The FCAI blames economic factors, and tight lending restrictions from financial institutions.
“It is clear the slower sales rate the market is experiencing is in line with the broader economic environment in Australia,” FCAI Tony Weber chief executive said in a statement.
“Of particular concern to the industry is the restrictive regulatory lending conditions currently facing consumers. The question has to be asked – are these results telling us we have made it too difficult for people to finance basic purchases in today’s Australia?”
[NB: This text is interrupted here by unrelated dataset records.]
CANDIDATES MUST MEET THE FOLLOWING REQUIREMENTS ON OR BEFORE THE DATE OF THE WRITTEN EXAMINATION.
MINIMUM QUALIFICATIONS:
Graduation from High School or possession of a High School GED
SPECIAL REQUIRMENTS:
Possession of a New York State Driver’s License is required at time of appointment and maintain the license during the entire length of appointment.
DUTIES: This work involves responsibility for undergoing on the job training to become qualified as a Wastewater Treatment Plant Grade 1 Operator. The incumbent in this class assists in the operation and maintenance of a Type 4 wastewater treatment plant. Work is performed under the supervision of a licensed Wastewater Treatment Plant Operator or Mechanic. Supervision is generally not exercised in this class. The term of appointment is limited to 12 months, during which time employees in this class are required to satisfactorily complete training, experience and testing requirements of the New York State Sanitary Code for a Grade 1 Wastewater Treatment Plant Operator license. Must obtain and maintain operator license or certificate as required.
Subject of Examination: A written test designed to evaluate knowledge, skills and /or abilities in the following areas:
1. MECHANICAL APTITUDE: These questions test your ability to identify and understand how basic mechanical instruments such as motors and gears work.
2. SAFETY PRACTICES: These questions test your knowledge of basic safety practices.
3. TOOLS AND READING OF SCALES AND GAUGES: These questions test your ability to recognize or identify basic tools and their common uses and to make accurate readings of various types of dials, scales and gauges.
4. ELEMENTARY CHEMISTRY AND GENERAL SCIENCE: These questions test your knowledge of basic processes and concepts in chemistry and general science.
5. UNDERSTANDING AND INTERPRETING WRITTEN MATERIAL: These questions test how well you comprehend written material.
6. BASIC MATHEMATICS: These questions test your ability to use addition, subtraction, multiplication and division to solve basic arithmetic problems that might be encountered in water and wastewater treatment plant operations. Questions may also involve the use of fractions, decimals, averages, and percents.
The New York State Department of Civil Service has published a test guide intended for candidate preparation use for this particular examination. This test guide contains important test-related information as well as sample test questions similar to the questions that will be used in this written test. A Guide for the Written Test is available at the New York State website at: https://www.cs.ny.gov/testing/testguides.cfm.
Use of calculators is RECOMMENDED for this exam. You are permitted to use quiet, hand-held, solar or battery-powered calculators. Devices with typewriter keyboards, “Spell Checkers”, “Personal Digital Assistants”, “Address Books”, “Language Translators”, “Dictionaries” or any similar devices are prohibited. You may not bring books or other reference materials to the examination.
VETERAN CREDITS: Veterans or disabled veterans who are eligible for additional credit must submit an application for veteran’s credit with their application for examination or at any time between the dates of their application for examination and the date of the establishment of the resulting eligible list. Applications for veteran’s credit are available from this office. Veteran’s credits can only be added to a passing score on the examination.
The FCAI makes no mention of the impact of electric vehicles, despite the fact that their numbers are surging, and had doubled in the year to the start of September, albeit from a very small base. And that was before the Model 3 deliveries began in earnest.
Numerous surveys point to the fact that many consumers are holding on to their current cars for longer – until they see an EV they like and can afford. Most are looking for EVs because they are fun to drive, and also because they are less polluting.
All of the limited offering of new EVs in Australia at the moment cost around $A50,000 or more, although many enthusiasts have stretched their budget to pick up the Model 3, which costs a minimum $A72,000 on the road, up to $A100,000 or more.
Tesla does not release its country sales data, and FCAI does not track them.
As we wrote earlier this week, it is thought that up to 1,500 Model 3s were delivered in September, which would rank it close to the top five passenger vehicles for the month, with the Hyundai i30 topping that list at 2,447, followed by the Toyota Corolla and Kia Cerato and the Mazda 3.
It would also mean that Tesla would be placed number 15 in terms of total sales by brand for the month, and the Model 3 would have sold more than its direct fossil fuel competitors combined – BMW, Mercedes and Audi.
Overall sales of new passenger vehicles – excluding Tesla vehicles – slumped 18.3 per cent to 24,893 units for the month. The light commercial market was also down 5.4 per cent, while the SUV market rose by 1.1 per cent to 41,861.
Total hybrid vehicle sales were 2046, and FCAI reported 366 plug in and pure electric car sales. But they will not have included Tesla.